相棒

「……あれ、ここは……」


 それは不思議な空間だった。

 俺は確か事件を完全にではないが、解決に向かうのを見届けた後に刹那の実家にお邪魔し、覚馬さんたちと話をしてから刹那と一緒に眠ったはずだ。

 今俺が居るのは全体的に真っ白という不思議な空間で、俺という存在以外に何もない場所だ。


「……うん?」


 しかし、どうもそうではなかったようだ。

 一際眩しく目の前で何かが光ったかと思えば、俺の眼前に現れたのは夢想の太刀――相棒だった。


「相棒……?」


 いつもなら俺の手の平に現れるはずなのに、何も言わずにそっと現れるのは初めてだ……つまり、もしかしたらこれは夢……か?

 相棒の声は自然と聞こえてくるものだけど……何か用か?


「……え?」


 再び、相棒の光り輝き始めた。

 あまりの眩しさに目元を手で隠してしばらく耐えていると、俺しか居ないはずのこの空間に誰かが現れた気配を感じる。

 誰だ? そう思って目を開けると、俺は驚愕に目を見開いた。


「あ……」

「ふんっ」


 ツンとした様子で顔を背けたのは一人の女性だった。

 刀と同じ淡い紫の輝きを放つかのような美しい髪と少しばかり彫りの深い顔立ちだが恐ろしく整っており、豊満な肢体を包み込むのは黒と赤を基調とした着物だった。

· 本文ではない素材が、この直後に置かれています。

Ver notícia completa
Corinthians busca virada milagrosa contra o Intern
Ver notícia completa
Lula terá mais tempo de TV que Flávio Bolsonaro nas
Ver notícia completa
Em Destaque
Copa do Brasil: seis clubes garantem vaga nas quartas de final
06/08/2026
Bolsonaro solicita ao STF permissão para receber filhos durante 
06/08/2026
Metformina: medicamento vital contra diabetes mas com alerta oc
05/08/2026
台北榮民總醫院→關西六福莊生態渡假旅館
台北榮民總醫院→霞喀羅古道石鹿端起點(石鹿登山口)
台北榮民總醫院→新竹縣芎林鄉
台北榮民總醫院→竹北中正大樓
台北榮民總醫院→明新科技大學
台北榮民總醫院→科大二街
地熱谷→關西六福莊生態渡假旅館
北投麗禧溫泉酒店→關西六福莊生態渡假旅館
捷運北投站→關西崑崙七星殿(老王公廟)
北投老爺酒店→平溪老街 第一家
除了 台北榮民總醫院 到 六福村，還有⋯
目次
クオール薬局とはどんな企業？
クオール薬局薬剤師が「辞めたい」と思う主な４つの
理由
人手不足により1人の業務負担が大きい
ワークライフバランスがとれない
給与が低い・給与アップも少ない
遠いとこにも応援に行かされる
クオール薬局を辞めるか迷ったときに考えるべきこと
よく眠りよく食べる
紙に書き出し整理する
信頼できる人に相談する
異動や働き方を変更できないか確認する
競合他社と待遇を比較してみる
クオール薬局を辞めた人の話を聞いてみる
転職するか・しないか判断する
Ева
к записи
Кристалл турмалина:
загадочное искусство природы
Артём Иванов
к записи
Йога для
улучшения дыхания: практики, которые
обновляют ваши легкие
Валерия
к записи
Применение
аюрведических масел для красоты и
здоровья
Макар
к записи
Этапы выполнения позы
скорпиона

 背も高くおそらく175くらいはあるのではないかと思われる。

 どうやって支えているのか分からないが、肩を出すように着物を着崩しているのでその谷間が見えているが……俺は取り敢えず彼女の顔に視線を固定させる。


「君は……?」

「分からないのか? 今まで何度も話はしてきたはずだが」


 そう言われて俺はまさかとある答えが出た。


「……相棒?」


 彼女は……相棒は頷いた。

 咄嗟に分からなかったことが気に入らなかったのか、少しばかり睨んでくるのが少し怖い……でもそんなの分かるわけないだろうと俺も言いたい気分だ。

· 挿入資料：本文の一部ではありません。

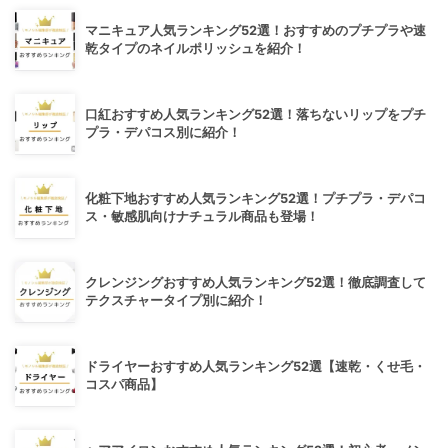
マニキュア人気ランキング52選！おすすめのプチプラや速
乾タイプのネイルポリッシュを紹介！
口紅おすすめ人気ランキング52選！落ちないリップをプチ
プラ・デパコス別に紹介！
化粧下地おすすめ人気ランキング52選！プチプラ・デパコ
ス・敏感肌向けナチュラル商品も登場！
クレンジングおすすめ人気ランキング52選！徹底調査して
テクスチャータイプ別に紹介！
ドライヤーおすすめ人気ランキング52選【速乾・くせ毛・
コスパ商品】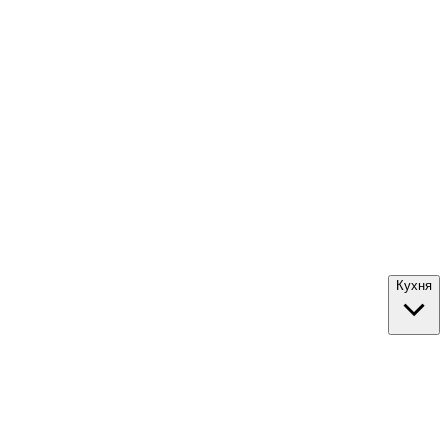
Кухня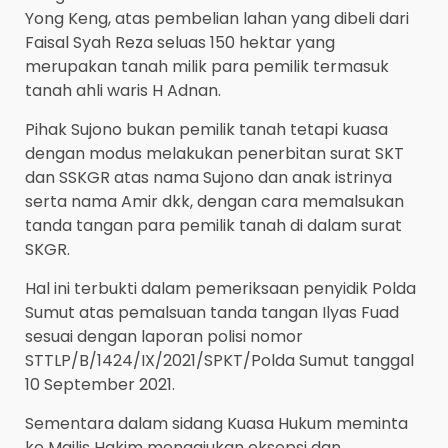
Yong Keng, atas pembelian lahan yang dibeli dari
Faisal Syah Reza seluas 150 hektar yang
merupakan tanah milik para pemilik termasuk
tanah ahli waris H Adnan.
Pihak Sujono bukan pemilik tanah tetapi kuasa
dengan modus melakukan penerbitan surat SKT
dan SSKGR atas nama Sujono dan anak istrinya
serta nama Amir dkk, dengan cara memalsukan
tanda tangan para pemilik tanah di dalam surat
SKGR.
Hal ini terbukti dalam pemeriksaan penyidik Polda
Sumut atas pemalsuan tanda tangan Ilyas Fuad
sesuai dengan laporan polisi nomor
STTLP/B/1424/IX/2021/SPKT/Polda Sumut tanggal
10 September 2021.
Sementara dalam sidang Kuasa Hukum meminta
ke Majlis Hakim mengajukan eksepsi dan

「まあ、夢の中でなければこうして会うことも出来ない。本来の私は刀であり、ご主人の想いの形だ――おそらく、こうして話をする機会がこれが最初で最後かもしれないな」

「……これは夢なのか。なら、俺が作り出した妄想の夢ってのも考えられるけど?」

「そう思いたければそれでも良い。私は一向に構わん」


 腕を組んで彼女はふんぞり返るようにそう言った。

 見た目からもそうだし喋り方からも分かるがかなり気が大きいというか、どこか女帝のような雰囲気を醸し出している。

 リアルでは相手をしたくないなと思いつつも、刀が擬人化するとこうなるのかと少し興味深い気分だ。

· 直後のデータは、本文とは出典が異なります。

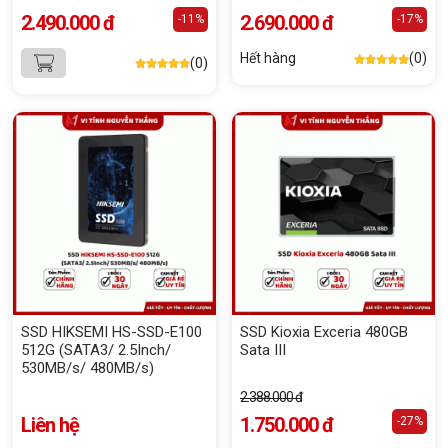
2.490.000 đ
2.690.000 đ
-11%
-17%
Hết hàng
(0)
(0)
SSD HIKSEMI HS-SSD-E100
SSD Kioxia Exceria 480GB
512G (SATA3/ 2.5Inch/
Sata III
530MB/s/ 480MB/s)
2.388.000 đ
Liên hệ
1.750.000 đ
-27%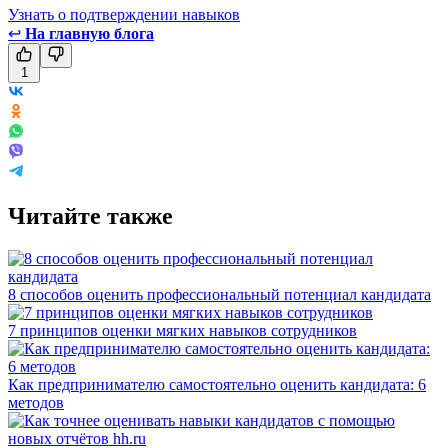
Узнать о подтверждении навыков
↩
На главную блога
1
Читайте также
8 способов оценить профессиональный потенциал кандидата
7 принципов оценки мягких навыков сотрудников
Как предпринимателю самостоятельно оценить кандидата: 6
методов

 でも……仮に彼女が相棒だとしてどうしたんだろうか。


「目的は一つ、少しばかり尻を叩いてやろうと思ってな」

「……はっ?」


 尻を叩くってどういうことだ……?

 それは物理的な意味ではなく、本当に叱責のようなものだったらしい。


「ご主人はとても優しい、それは私はよく理解している。だが、悪人に対して慈悲を抱く必要はないだろう」

「っ……それは」


 まだ全容を聞いてはいないものの、これだけで何が言いたいのかよく分かる。

 つまり、悪人に対して罪悪感を抱くなと彼女は言いたいんだろう……まあその言葉の意味はよく分かるし、俺もその必要はないと考えてはいる。

 それでもやっぱり考えてしまうんだ……なんて思っていると、本当に物理的にバシッとケツを叩かれた。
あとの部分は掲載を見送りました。